Cinta dalam diam
Tulisan ini lanjutan dari ceritaku sebelumnya terkait sepakbola dan olahraga. Di pesantren As-Salam aku juga pernah ikut ekskul sepak bola. Nama ekskulnya PERSAS (Persatuan Sepakbola Santri As-Salam). Alhamdulillah aku masuk tim inti. Beberapa kali juga ikut turnamen, tapi ngga ada yang juara. Menurutku memang latihan kami kurang efektif dan pelatihnya juga kurang berpengalaman. Karena dari turun temurun yang melatih selalu kakak tingkat yang dianggap jago main bolanya. Padahal tidak semua yang jago main bola, jago juga jadi pelatih.

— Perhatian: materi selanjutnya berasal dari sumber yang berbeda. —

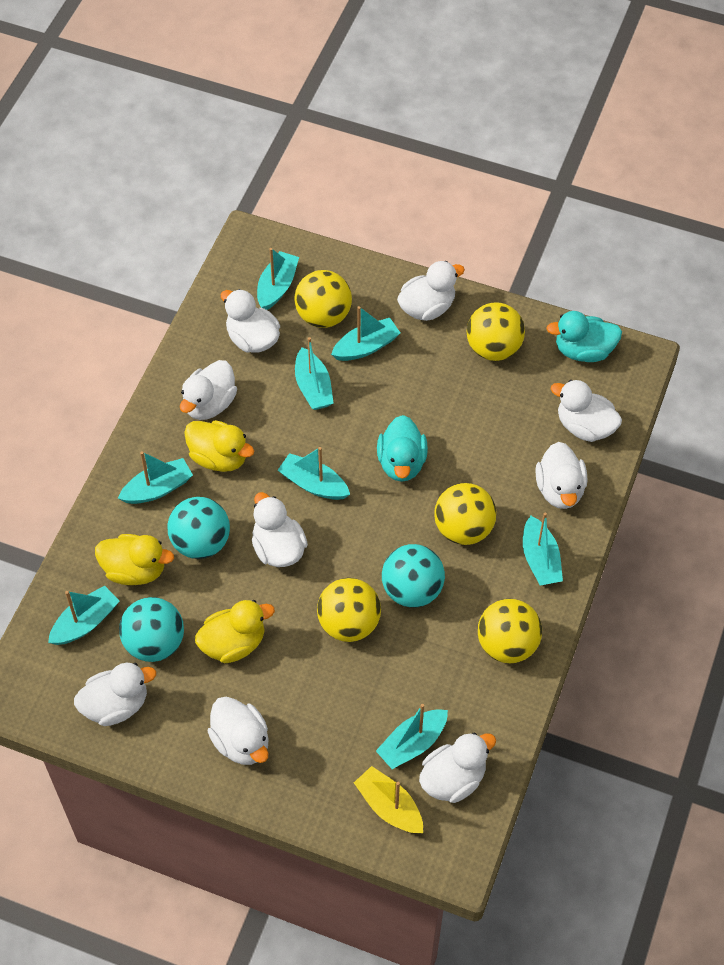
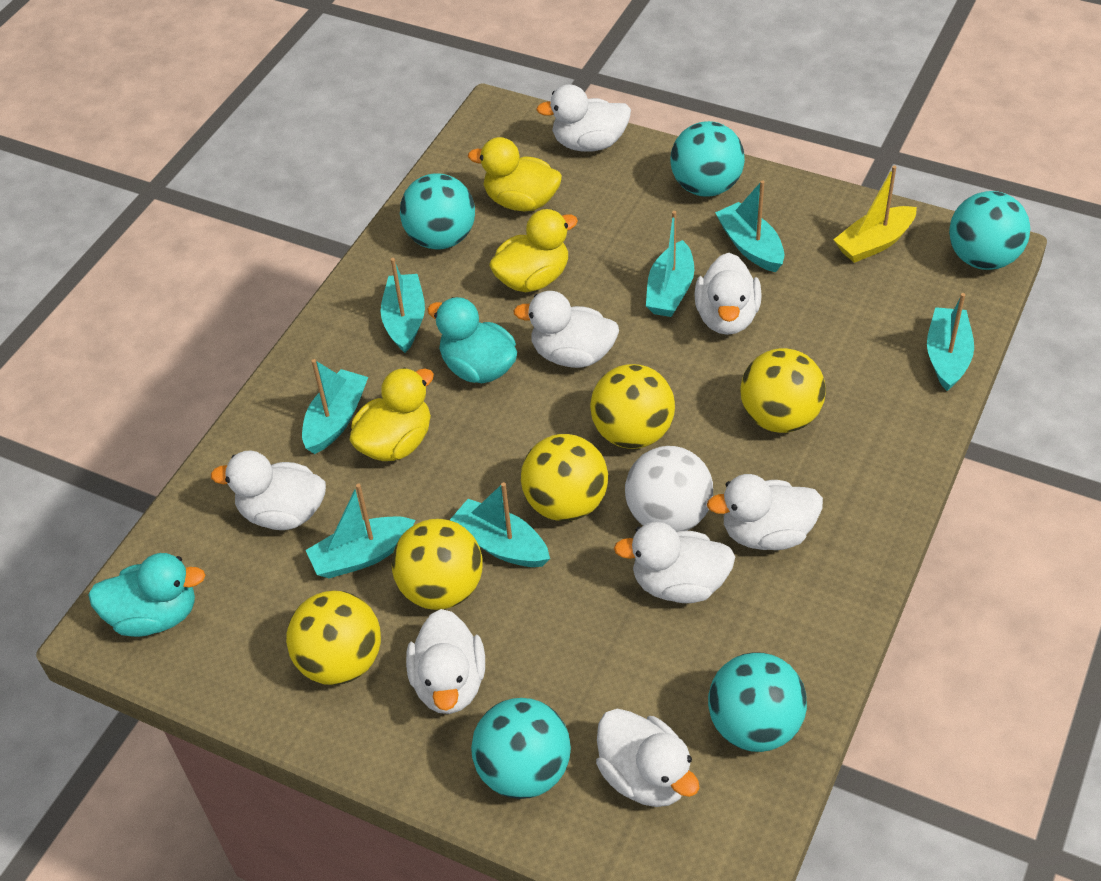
turquoise ball: [119,597,184,662] [167,497,230,559] [382,544,445,608] = 3 -> [400,173,475,249] [471,698,571,799] [670,121,745,197] [708,652,807,752] [949,191,1030,270] = 5
turquoise boat: [48,586,119,645] [118,451,193,504] [257,248,299,310] [278,447,350,500] [295,337,333,410] [331,306,400,361] [376,704,448,769] [523,512,563,586] = 8 -> [302,359,368,454] [306,484,415,578] [381,258,425,353] [450,482,550,567] [646,211,694,317] [715,180,784,272] [927,293,974,391] = 7
white ball: none = 0 -> [625,446,713,532] = 1
white duck: [74,663,156,726] [180,360,237,420] [208,697,269,765] [221,289,280,353] [252,492,308,567] [397,261,465,321] [419,732,496,803] [535,442,587,509] [551,380,622,442] = 9 -> [211,450,326,530] [406,609,485,714] [513,291,619,368] [536,84,631,152] [596,709,699,807] [614,522,735,603] [694,253,762,335] [707,474,823,550] = 8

Ada yang jago main tapi waktu ngelatih ngga terlalu jago seperti Thierry Henry. Ada juga yang mainnya ngga jago-jago amat tapi pas jadi pelatih dia jago, seperti Jurgen Klopp. Ada yang jago main dan juga jago pelatih seperti Zidane dan itu sangat jarang sekali. Yahh begitulah kehidupan, sulit mencari yang sempurna. Sesulit mencari pasangan hidup. #ehhh.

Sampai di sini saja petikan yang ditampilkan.